- **WHAT YOU NEED TO DO**: Would you please write out the records below exactly as they appear?

- **EXERCISE MATERIALS**:
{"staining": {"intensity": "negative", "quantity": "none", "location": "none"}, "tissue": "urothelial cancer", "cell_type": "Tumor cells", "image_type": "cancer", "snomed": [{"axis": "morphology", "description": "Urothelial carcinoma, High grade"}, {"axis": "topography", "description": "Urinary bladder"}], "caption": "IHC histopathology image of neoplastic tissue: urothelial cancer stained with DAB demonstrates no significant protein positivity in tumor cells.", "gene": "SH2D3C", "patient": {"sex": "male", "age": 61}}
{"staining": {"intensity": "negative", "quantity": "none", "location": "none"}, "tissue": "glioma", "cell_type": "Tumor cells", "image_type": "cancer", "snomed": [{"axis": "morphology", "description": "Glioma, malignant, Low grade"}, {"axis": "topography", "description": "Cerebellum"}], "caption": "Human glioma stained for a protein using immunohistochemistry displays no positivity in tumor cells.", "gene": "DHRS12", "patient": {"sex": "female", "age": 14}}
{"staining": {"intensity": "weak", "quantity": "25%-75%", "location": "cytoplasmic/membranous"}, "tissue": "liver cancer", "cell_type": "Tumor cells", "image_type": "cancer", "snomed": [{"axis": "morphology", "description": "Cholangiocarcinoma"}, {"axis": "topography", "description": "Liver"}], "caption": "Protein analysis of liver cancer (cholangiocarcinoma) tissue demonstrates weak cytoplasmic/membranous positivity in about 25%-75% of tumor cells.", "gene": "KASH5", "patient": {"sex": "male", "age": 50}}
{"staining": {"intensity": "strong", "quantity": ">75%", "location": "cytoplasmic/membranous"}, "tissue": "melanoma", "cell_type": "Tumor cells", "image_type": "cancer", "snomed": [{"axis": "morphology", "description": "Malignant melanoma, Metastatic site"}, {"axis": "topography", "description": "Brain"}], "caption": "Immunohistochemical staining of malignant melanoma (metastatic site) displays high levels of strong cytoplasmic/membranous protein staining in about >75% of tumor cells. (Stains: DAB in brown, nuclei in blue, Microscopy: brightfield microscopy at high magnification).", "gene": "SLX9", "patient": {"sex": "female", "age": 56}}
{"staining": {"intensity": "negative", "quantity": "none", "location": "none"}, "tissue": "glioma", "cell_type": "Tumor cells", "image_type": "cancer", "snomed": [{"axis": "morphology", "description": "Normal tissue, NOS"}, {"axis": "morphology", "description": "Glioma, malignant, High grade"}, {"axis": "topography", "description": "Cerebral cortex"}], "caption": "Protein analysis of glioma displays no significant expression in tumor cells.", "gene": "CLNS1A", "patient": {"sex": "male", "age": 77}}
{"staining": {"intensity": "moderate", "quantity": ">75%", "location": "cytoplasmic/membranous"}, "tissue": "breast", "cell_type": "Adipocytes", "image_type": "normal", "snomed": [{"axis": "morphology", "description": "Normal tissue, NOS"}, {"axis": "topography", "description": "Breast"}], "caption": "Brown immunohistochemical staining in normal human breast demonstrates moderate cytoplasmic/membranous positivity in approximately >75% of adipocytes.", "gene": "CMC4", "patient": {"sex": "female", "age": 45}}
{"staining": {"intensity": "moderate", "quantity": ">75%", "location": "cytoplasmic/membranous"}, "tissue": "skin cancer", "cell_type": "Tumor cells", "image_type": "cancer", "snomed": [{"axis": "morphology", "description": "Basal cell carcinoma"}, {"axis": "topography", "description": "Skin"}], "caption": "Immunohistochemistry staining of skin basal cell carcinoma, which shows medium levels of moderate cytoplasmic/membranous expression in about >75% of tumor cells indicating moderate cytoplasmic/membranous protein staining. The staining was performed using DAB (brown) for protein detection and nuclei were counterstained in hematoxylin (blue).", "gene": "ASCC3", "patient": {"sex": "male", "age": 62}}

- **EXERCISE RESULT**:
{"staining": {"intensity": "negative", "quantity": "none", "location": "none"}, "tissue": "urothelial cancer", "cell_type": "Tumor cells", "image_type": "cancer", "snomed": [{"axis": "morphology", "description": "Urothelial carcinoma, High grade"}, {"axis": "topography", "description": "Urinary bladder"}], "caption": "IHC histopathology image of neoplastic tissue: urothelial cancer stained with DAB demonstrates no significant protein positivity in tumor cells.", "gene": "SH2D3C", "patient": {"sex": "male", "age": 61}}
{"staining": {"intensity": "negative", "quantity": "none", "location": "none"}, "tissue": "glioma", "cell_type": "Tumor cells", "image_type": "cancer", "snomed": [{"axis": "morphology", "description": "Glioma, malignant, Low grade"}, {"axis": "topography", "description": "Cerebellum"}], "caption": "Human glioma stained for a protein using immunohistochemistry displays no positivity in tumor cells.", "gene": "DHRS12", "patient": {"sex": "female", "age": 14}}
{"staining": {"intensity": "weak", "quantity": "25%-75%", "location": "cytoplasmic/membranous"}, "tissue": "liver cancer", "cell_type": "Tumor cells", "image_type": "cancer", "snomed": [{"axis": "morphology", "description": "Cholangiocarcinoma"}, {"axis": "topography", "description": "Liver"}], "caption": "Protein analysis of liver cancer (cholangiocarcinoma) tissue demonstrates weak cytoplasmic/membranous positivity in about 25%-75% of tumor cells.", "gene": "KASH5", "patient": {"sex": "male", "age": 50}}
{"staining": {"intensity": "strong", "quantity": ">75%", "location": "cytoplasmic/membranous"}, "tissue": "melanoma", "cell_type": "Tumor cells", "image_type": "cancer", "snomed": [{"axis": "morphology", "description": "Malignant melanoma, Metastatic site"}, {"axis": "topography", "description": "Brain"}], "caption": "Immunohistochemical staining of malignant melanoma (metastatic site) displays high levels of strong cytoplasmic/membranous protein staining in about >75% of tumor cells. (Stains: DAB in brown, nuclei in blue, Microscopy: brightfield microscopy at high magnification).", "gene": "SLX9", "patient": {"sex": "female", "age": 56}}
{"staining": {"intensity": "negative", "quantity": "none", "location": "none"}, "tissue": "glioma", "cell_type": "Tumor cells", "image_type": "cancer", "snomed": [{"axis": "morphology", "description": "Normal tissue, NOS"}, {"axis": "morphology", "description": "Glioma, malignant, High grade"}, {"axis": "topography", "description": "Cerebral cortex"}], "caption": "Protein analysis of glioma displays no significant expression in tumor cells.", "gene": "CLNS1A", "patient": {"sex": "male", "age": 77}}
{"staining": {"intensity": "moderate", "quantity": ">75%", "location": "cytoplasmic/membranous"}, "tissue": "breast", "cell_type": "Adipocytes", "image_type": "normal", "snomed": [{"axis": "morphology", "description": "Normal tissue, NOS"}, {"axis": "topography", "description": "Breast"}], "caption": "Brown immunohistochemical staining in normal human breast demonstrates moderate cytoplasmic/membranous positivity in approximately >75% of adipocytes.", "gene": "CMC4", "patient": {"sex": "female", "age": 45}}
{"staining": {"intensity": "moderate", "quantity": ">75%", "location": "cytoplasmic/membranous"}, "tissue": "skin cancer", "cell_type": "Tumor cells", "image_type": "cancer", "snomed": [{"axis": "morphology", "description": "Basal cell carcinoma"}, {"axis": "topography", "description": "Skin"}], "caption": "Immunohistochemistry staining of skin basal cell carcinoma, which shows medium levels of moderate cytoplasmic/membranous expression in about >75% of tumor cells indicating moderate cytoplasmic/membranous protein staining. The staining was performed using DAB (brown) for protein detection and nuclei were counterstained in hematoxylin (blue).", "gene": "ASCC3", "patient": {"sex": "male", "age": 62}}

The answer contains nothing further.